Who do you say that I am?

In the stories about Jesus (Christians call them “Gospels”) there is a scene where Jesus is walking with his disciples. He’s been traveling around Galilee (in the northern part of modern Israel) healing people, teaching in the synagogues and hillsides, and generally getting quite famous. One day as he is on the road with his friends (the disciples) he asks them who the people seem to think he is. The disciples tell him that some people think he’s the long awaited for return of the prophet Elijah. Others think he’s John the Baptist back from the dead. (Ironically John was one of Jesus’ cousins so there might even have been a family resemblance.) Other people aren’t sure so they just think he’s a prophet like in the “old days” (which is the position that Islam holds on who Jesus was). Then, in my mind, I see Jesus stopping and taking a moment to look into he eyes of each of his disciples before he asks the next question, “Who do you say that I am?”

When I read this story I put myself into the group of disciples and imagine Jesus asking me that same question. I could give an answer like Peter does, because it is truly what I believe. Yet, I think about how my life doesn’t often get shaped by the reality necessitated by that response. I could give a long drawn out theological answer, because I have in some of my necessary theology work in graduate school and again as I worked to get ordained as an Elder in the United Methodist Church. Yet that type of response makes Jesus into a theological, philosophical, or even a scientific object to be studied, understood, or anything but the living breathing resurrected Son of God. There I go again using all those “churchy words” to describe the man who was born in Bethlehem, fled to Egypt as a refugee, moved to Nazareth in Galilee and became the person whose life and teachings have revolutionized our world today. I stand there among the disciples, and while I think about how I should answer, or how I could answer Jesus’ question I’m struck by the most simple answer available. Jesus is a mystery to me.

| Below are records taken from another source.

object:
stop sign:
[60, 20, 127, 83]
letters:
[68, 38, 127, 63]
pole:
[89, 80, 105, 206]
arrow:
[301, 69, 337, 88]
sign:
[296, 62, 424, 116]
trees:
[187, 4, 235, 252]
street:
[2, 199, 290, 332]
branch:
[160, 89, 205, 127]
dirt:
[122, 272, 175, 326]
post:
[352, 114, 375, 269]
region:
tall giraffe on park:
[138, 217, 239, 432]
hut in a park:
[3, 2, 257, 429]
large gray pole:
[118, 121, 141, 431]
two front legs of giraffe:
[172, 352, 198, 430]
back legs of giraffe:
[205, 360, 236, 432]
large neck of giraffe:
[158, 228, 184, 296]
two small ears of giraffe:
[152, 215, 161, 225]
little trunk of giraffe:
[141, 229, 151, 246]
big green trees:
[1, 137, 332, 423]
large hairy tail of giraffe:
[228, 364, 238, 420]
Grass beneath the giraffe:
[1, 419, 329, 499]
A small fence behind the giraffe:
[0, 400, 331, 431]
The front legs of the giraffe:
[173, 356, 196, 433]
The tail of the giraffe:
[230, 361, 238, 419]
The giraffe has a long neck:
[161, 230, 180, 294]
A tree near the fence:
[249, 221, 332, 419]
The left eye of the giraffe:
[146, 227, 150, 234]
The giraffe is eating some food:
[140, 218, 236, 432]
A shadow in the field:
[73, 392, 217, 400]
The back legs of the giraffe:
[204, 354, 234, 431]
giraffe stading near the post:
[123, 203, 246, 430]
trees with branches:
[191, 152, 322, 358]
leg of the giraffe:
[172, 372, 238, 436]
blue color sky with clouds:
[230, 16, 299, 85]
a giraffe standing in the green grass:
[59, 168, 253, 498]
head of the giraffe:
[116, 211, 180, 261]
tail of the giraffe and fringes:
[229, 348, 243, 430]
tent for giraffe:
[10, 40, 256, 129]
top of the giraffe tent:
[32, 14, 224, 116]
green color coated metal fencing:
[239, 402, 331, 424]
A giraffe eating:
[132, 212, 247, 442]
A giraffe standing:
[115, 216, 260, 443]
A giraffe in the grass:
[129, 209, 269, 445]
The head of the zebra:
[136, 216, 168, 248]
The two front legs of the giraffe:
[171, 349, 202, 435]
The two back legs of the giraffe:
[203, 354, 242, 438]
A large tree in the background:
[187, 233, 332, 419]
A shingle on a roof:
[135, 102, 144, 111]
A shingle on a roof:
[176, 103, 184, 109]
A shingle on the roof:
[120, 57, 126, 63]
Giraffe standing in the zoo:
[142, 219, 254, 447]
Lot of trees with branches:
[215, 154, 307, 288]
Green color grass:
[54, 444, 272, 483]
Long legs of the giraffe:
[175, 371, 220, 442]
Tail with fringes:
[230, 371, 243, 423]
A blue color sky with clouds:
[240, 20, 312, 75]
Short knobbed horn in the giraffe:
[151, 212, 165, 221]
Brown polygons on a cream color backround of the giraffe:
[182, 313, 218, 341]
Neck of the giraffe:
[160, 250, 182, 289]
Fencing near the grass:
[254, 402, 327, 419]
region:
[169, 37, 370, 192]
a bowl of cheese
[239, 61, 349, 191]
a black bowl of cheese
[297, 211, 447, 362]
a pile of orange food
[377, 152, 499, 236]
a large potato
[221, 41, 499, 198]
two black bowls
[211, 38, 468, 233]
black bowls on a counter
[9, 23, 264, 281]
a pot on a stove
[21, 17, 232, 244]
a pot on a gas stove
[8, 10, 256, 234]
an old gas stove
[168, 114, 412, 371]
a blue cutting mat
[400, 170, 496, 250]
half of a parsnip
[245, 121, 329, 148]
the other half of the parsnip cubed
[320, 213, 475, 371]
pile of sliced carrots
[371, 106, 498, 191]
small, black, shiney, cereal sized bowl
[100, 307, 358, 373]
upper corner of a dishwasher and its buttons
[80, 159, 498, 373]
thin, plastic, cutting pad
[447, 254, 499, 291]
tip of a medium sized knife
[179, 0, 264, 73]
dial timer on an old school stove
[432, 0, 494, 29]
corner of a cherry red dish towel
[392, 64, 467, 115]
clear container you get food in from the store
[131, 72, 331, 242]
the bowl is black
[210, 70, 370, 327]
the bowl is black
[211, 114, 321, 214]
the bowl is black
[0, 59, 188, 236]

More than any other human, because everyone is a mystery to one extent or another. Jesus is a teacher, a healer, a friend, and a brother. Yet he’s also the Son, the revealed Word of God, the Messiah/Christ (they mean the same thing but the former is Hebrew and the latter Greek), he’s the firstborn from the dead, the resurrected Lord of all Creation, and he’s both big (cosmic) and small (personal) all at the same time. Jesus is somehow 100% human and also 100% divine. Jesus is alive, but he was also dead. Jesus was “in the beginning” and he is also at the end. Everything is brought together in him, and yet we live as if that isn’t the case (especially among those people who claim to be Jesus’ disciples “the Church”). Jesus is a lot like Captain America, he’s so good he’s unbelievable. It just doesn’t make sense that someone could be so truly human. Then I remember that Jesus was there when life was created. He is the Word through whom all of Creation was formed. If anyone understands what it means to be human, it is him. Maybe the mystery shouldn’t be me trying to understand Jesus, the mystery should be why am I not more like him.

Maybe the question “Who do you say that I am?” is less about who Jesus is, and more about who I am in light of Jesus. Who is Jesus? What must I do to be more fully human, even as he is fully human? Humanity was created to be the bearers of the image of God. Jesus did that perfectly, and by the grace of God and the power of the Holy Spirit, maybe one day I can be better at revealing Jesus to the world because of who my life says he is.